Because supplemental disclosures contained in proxy statements prepared in the context of corporate mergers do not affect shareholders one way or the other, they should not provide plaintiffs lawyers with the means to get paid in shareholder litigation, three law professors argue in a paper summarized on the Harvard Law forum for corporate governance and financial regulation that is also available for download on SSRN.

Doing away with such supplemental disclosures might have the added bonus of dampening shareholder litigation altogether, the law professors suggest.

According to Steven Davidoff, professor at the Ohio State University College of Law, Jill Fisch of the University of Pennsylvania, and Sean Griffith of Fordham University, nearly every merger these days leads litigation, and these disputes are often settled by agreeing to include supplemental disclosures in the proxy statement.

As the professors write, “In a negotiated settlement, plaintiffs will characterize supplemental disclosures in the merger proxy as producing a corporate benefit, and defendants will typically not oppose the characterization, as they are happy to pay off the plaintiffs’ lawyers and get on with the deal.”

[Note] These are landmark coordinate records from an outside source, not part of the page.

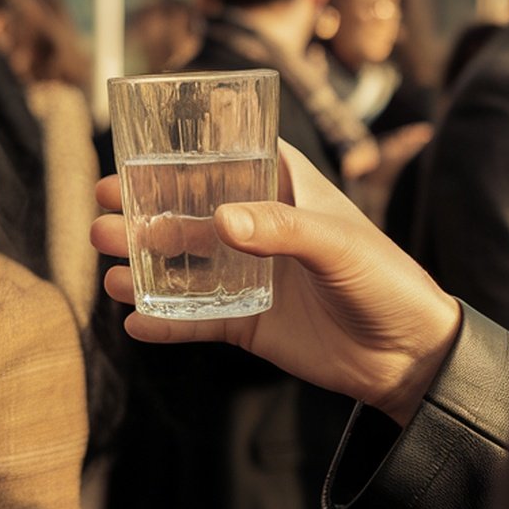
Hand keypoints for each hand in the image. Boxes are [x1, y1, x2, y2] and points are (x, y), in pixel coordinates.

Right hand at [91, 142, 459, 425]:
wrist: (408, 357)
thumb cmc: (386, 281)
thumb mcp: (339, 246)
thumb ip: (282, 230)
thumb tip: (219, 220)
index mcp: (287, 191)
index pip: (227, 159)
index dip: (181, 155)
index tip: (135, 151)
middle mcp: (262, 228)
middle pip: (190, 211)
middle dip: (143, 210)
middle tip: (100, 207)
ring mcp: (251, 277)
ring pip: (184, 265)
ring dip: (143, 261)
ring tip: (105, 261)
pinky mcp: (248, 323)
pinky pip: (196, 320)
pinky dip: (164, 321)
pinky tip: (132, 318)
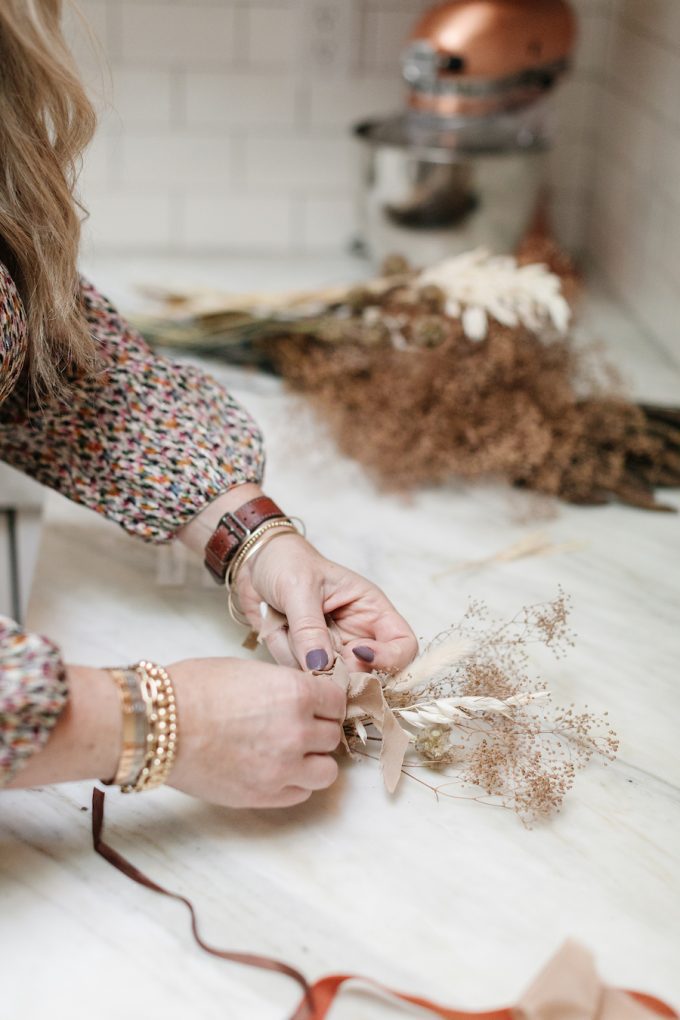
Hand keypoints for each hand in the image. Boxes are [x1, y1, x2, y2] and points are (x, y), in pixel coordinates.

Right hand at [167, 657, 344, 807]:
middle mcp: (298, 731)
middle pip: (332, 735)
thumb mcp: (250, 672)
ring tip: (289, 752)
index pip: (337, 701)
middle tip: (295, 726)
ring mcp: (283, 768)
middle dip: (317, 729)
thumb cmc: (194, 689)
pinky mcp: (264, 795)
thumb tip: (302, 698)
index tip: (314, 704)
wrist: (157, 725)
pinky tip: (273, 769)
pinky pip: (300, 793)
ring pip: (326, 771)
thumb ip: (284, 687)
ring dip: (313, 761)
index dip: (324, 702)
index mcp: (296, 693)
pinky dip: (294, 782)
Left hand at [235, 532, 417, 673]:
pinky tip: (277, 629)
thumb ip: (310, 627)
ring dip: (301, 656)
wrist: (253, 564)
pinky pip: (302, 676)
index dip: (389, 658)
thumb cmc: (286, 562)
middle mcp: (356, 635)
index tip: (356, 653)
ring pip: (329, 679)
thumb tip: (321, 666)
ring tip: (284, 623)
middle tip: (308, 650)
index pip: (403, 645)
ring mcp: (332, 650)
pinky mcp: (307, 660)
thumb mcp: (299, 588)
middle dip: (336, 668)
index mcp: (371, 610)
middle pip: (366, 673)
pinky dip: (284, 657)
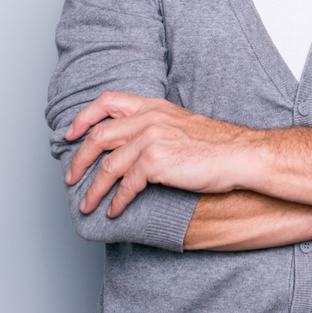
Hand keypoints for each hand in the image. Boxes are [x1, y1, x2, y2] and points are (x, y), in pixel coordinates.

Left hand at [65, 92, 255, 217]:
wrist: (241, 155)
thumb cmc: (217, 145)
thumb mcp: (180, 123)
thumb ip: (154, 126)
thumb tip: (129, 146)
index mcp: (153, 106)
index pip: (107, 101)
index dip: (83, 117)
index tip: (70, 134)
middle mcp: (148, 118)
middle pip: (99, 136)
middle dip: (79, 160)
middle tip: (71, 178)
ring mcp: (151, 139)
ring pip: (108, 165)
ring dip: (93, 189)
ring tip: (88, 204)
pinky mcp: (157, 161)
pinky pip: (126, 185)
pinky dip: (117, 201)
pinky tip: (115, 211)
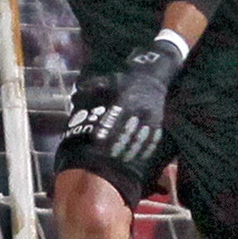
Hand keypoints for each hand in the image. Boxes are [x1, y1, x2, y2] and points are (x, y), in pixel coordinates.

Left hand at [91, 33, 186, 167]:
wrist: (153, 78)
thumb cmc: (127, 81)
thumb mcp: (111, 79)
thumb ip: (95, 85)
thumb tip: (79, 88)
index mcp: (125, 98)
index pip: (114, 115)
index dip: (107, 128)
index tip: (98, 140)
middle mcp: (139, 107)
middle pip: (128, 128)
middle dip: (118, 143)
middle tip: (108, 156)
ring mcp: (150, 115)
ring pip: (141, 134)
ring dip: (132, 148)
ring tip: (123, 160)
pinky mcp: (158, 121)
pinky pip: (154, 136)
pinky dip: (148, 147)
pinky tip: (140, 157)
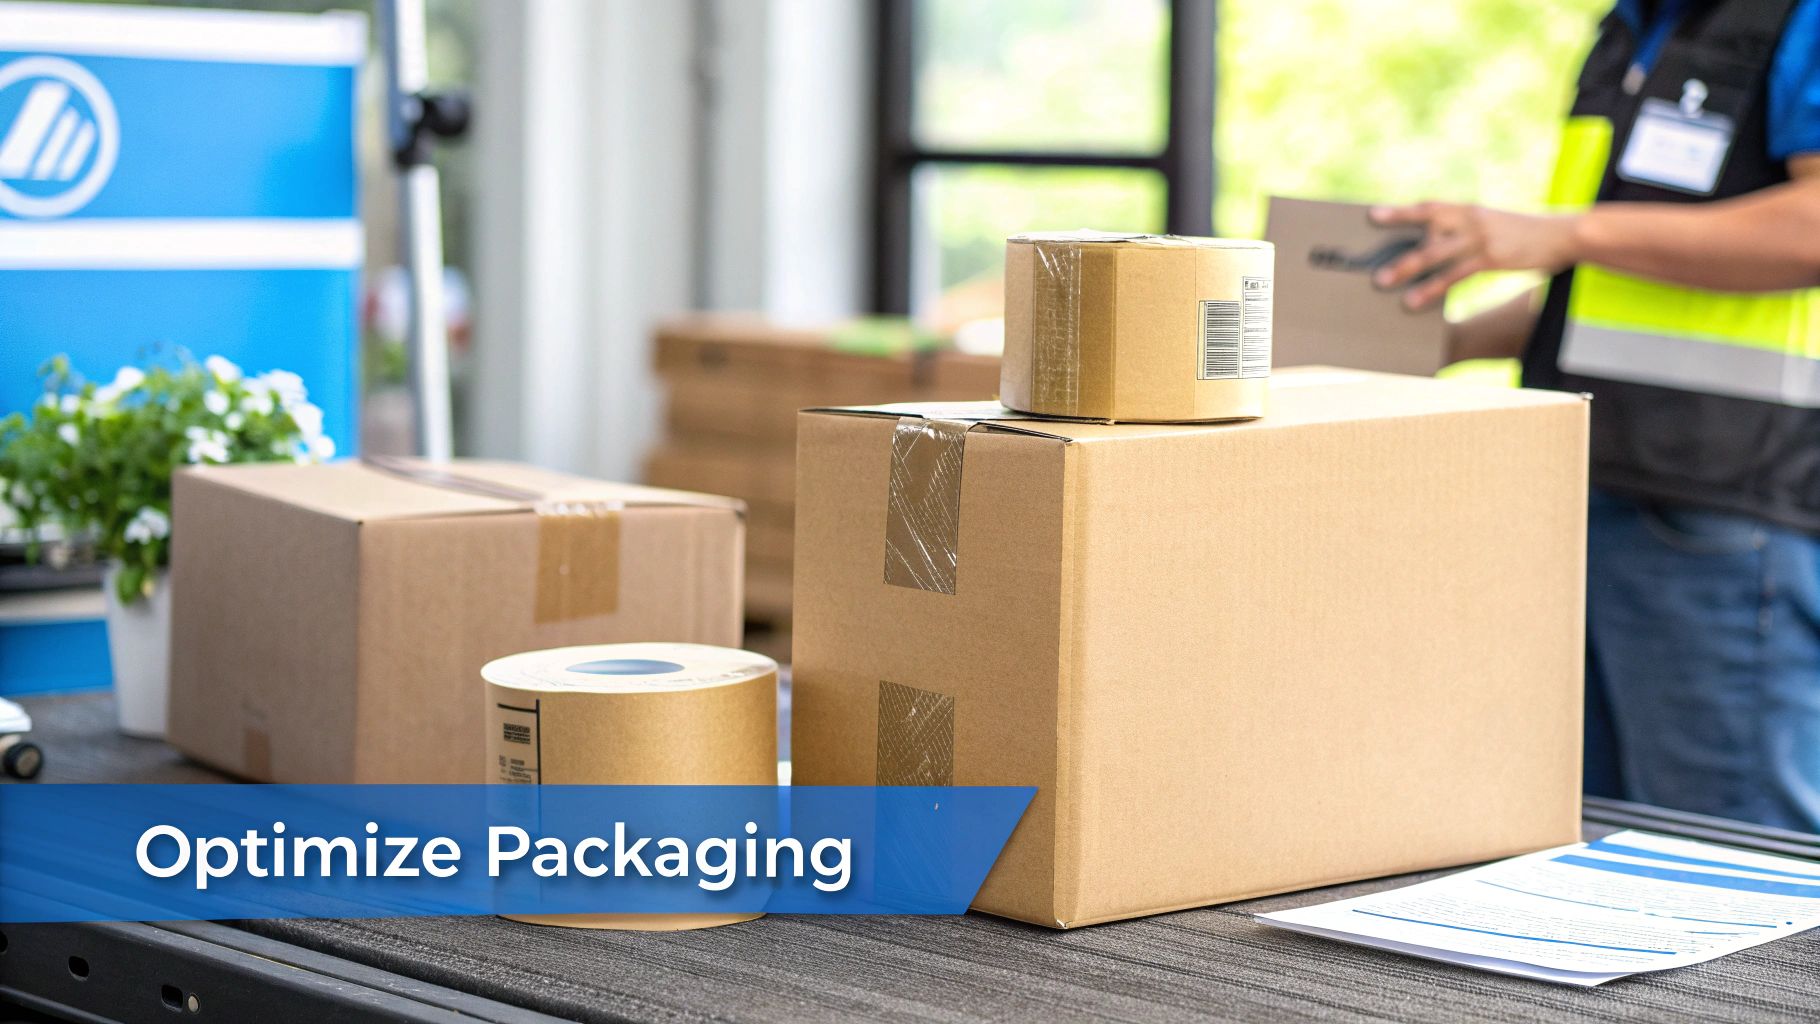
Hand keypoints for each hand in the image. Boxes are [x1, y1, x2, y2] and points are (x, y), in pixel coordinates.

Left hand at [1368, 203, 1581, 309]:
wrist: (1563, 235)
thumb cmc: (1524, 233)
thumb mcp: (1493, 223)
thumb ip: (1465, 229)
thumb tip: (1434, 242)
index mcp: (1470, 210)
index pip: (1430, 207)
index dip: (1400, 212)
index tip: (1373, 215)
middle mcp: (1471, 219)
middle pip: (1425, 229)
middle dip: (1396, 245)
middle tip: (1371, 261)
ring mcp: (1480, 238)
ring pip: (1434, 253)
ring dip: (1406, 268)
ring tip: (1383, 283)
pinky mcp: (1491, 258)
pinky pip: (1454, 275)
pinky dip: (1432, 289)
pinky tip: (1415, 301)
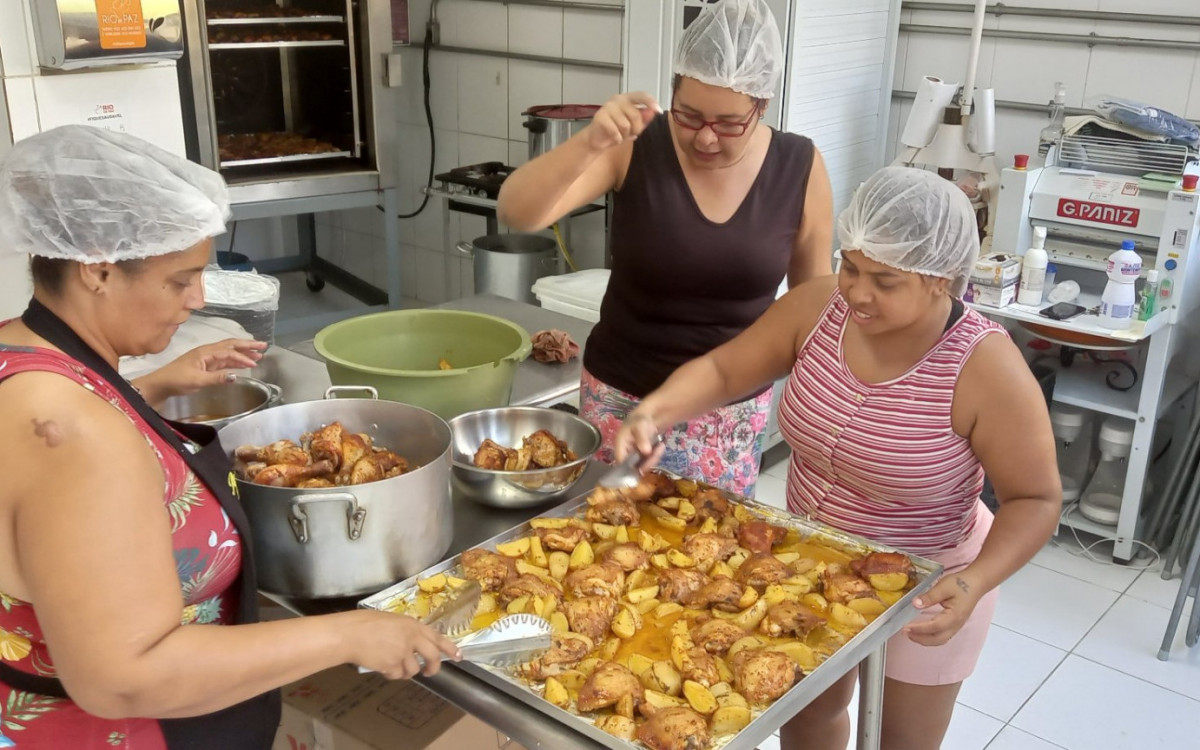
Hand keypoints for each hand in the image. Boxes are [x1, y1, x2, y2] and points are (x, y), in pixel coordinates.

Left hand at [133, 338, 266, 405]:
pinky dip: (236, 360)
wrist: (161, 384)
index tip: (255, 363)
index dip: (243, 356)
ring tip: (259, 355)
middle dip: (248, 345)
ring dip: (243, 352)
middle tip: (264, 346)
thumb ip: (217, 378)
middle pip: (231, 345)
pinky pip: (224, 360)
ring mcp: (207, 358)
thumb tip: (236, 376)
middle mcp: (207, 352)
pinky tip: (244, 364)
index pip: (229, 352)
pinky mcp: (206, 365)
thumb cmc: (177, 380)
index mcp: (205, 352)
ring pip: (229, 352)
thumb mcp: (197, 380)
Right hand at [348, 611, 461, 678]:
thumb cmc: (365, 623)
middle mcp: (412, 639)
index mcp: (413, 625)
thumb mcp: (392, 621)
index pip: (437, 637)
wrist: (350, 634)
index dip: (450, 648)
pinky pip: (397, 675)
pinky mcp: (392, 666)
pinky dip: (391, 674)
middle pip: (432, 657)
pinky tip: (381, 665)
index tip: (459, 656)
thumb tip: (413, 643)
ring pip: (413, 670)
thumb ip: (406, 631)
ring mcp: (403, 653)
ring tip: (393, 664)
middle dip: (433, 667)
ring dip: (405, 671)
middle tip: (429, 671)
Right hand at [584, 92, 661, 152]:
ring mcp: (607, 107)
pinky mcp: (600, 117)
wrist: (597, 139)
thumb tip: (653, 112)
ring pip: (626, 125)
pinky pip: (616, 132)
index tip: (658, 111)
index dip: (651, 102)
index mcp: (627, 99)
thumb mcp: (634, 125)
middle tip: (631, 134)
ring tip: (620, 135)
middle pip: (636, 115)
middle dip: (636, 129)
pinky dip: (617, 139)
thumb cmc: (616, 130)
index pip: (641, 95)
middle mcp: (617, 100)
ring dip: (625, 135)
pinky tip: (614, 138)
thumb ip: (644, 119)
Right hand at [613, 411, 664, 467]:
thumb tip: (646, 451)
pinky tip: (660, 446)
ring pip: (642, 465)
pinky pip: (648, 461)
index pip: (621, 463)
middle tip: (657, 453)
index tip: (643, 467)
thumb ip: (642, 438)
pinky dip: (655, 456)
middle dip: (647, 462)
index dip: (630, 468)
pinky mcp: (641, 456)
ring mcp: (633, 456)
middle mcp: (625, 453)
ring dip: (653, 458)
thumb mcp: (640, 426)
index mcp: (620, 446)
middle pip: (633, 466)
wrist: (647, 418)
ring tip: (660, 446)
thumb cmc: (639, 420)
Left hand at [903, 568, 984, 646]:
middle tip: (905, 632)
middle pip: (937, 639)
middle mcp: (956, 625)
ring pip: (940, 640)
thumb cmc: (960, 583)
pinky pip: (942, 636)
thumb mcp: (944, 586)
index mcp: (954, 616)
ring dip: (925, 640)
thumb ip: (930, 596)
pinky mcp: (955, 625)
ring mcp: (956, 626)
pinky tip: (922, 633)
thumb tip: (915, 604)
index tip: (905, 627)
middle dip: (920, 638)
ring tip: (910, 634)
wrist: (976, 583)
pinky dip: (930, 638)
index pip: (934, 627)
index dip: (919, 628)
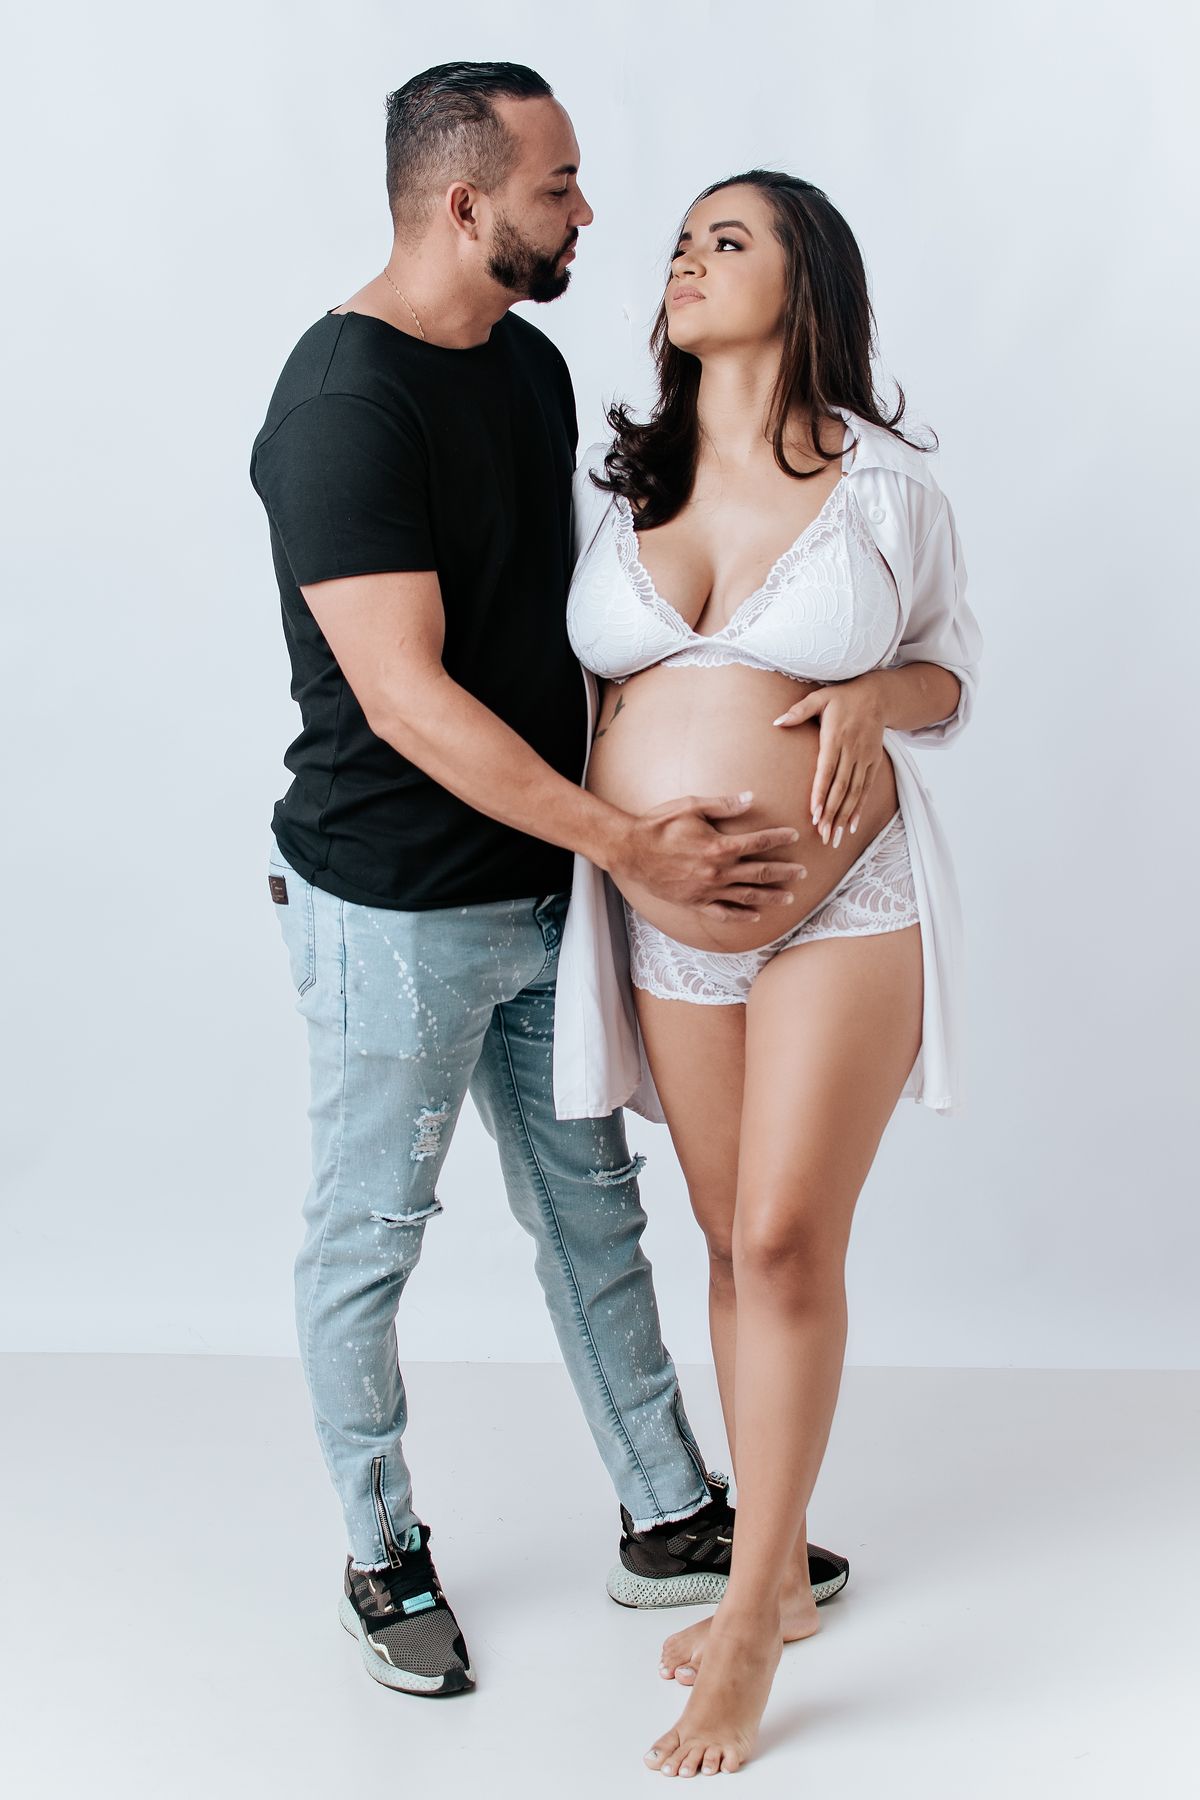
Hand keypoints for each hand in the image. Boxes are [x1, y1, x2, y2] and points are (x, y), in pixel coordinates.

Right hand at [611, 792, 807, 921]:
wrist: (631, 850)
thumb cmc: (659, 824)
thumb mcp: (692, 806)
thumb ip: (724, 805)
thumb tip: (751, 798)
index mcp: (720, 845)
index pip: (758, 842)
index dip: (779, 838)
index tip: (794, 836)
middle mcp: (718, 871)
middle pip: (760, 872)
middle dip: (784, 872)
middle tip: (803, 872)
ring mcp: (708, 890)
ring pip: (747, 896)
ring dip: (771, 896)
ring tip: (789, 896)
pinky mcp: (695, 902)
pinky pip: (723, 913)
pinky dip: (742, 916)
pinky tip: (756, 916)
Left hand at [774, 675, 886, 847]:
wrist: (877, 696)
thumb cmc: (843, 698)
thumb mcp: (820, 697)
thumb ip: (799, 710)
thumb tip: (777, 722)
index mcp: (835, 737)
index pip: (827, 770)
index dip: (821, 793)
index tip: (814, 814)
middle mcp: (852, 750)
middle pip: (841, 787)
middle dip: (832, 813)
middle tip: (823, 836)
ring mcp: (864, 758)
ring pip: (855, 792)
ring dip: (845, 816)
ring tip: (835, 838)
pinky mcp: (873, 762)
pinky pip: (866, 788)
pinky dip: (860, 808)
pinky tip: (853, 826)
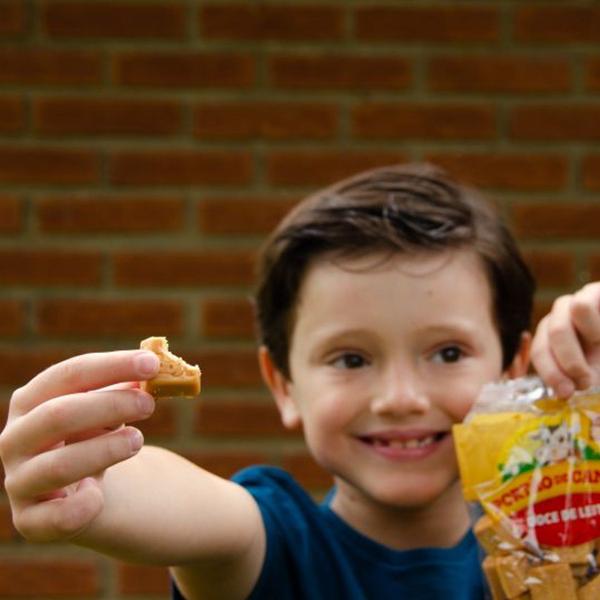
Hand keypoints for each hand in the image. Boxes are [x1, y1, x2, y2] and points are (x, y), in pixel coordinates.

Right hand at [0, 350, 158, 542]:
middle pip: (58, 415)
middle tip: (149, 404)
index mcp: (32, 400)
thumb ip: (129, 387)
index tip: (152, 363)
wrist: (82, 488)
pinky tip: (99, 496)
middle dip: (110, 405)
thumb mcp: (110, 407)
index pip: (69, 374)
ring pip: (58, 466)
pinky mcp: (30, 521)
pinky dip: (80, 507)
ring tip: (138, 440)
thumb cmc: (96, 433)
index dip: (112, 366)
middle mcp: (16, 438)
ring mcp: (19, 480)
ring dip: (104, 450)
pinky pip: (52, 519)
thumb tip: (157, 365)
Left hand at [531, 283, 599, 396]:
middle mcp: (558, 318)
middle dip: (566, 365)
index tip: (566, 393)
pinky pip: (581, 306)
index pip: (540, 353)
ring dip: (577, 348)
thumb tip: (563, 396)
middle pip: (549, 339)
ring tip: (598, 352)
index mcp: (551, 338)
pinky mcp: (592, 291)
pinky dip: (593, 327)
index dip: (551, 374)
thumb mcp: (593, 373)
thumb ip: (579, 381)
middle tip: (585, 382)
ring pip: (559, 326)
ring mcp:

“The supposed benefits of these settlements,” they continue, “thus are rarely tested in adversarial proceedings. Knowing this creates a strong incentive for plaintiffs’ attorneys to file claims, put in limited effort, and negotiate a settlement consisting exclusively of corrective disclosures. But is there any real value to these settlements? Our answer to this question, based on a new empirical study, is no.”

In their study, the professors looked at a sample of 453 large public company mergers negotiated over a period from 2005 through 2012 and found that supplemental disclosures did not, as some might suppose, cause shareholders to feel less positive about the merger, and therefore vote against it. The disclosure had no effect, the professors write.

“We therefore conclude that courts should reject disclosure-only settlements as a basis for attorney fee awards. We argue that the simplest mechanism for achieving this result would be for courts to stop recognizing supplemental disclosures as a basis for “corporate benefit.” This change would strike directly at the engine that empowers excess litigation activity.”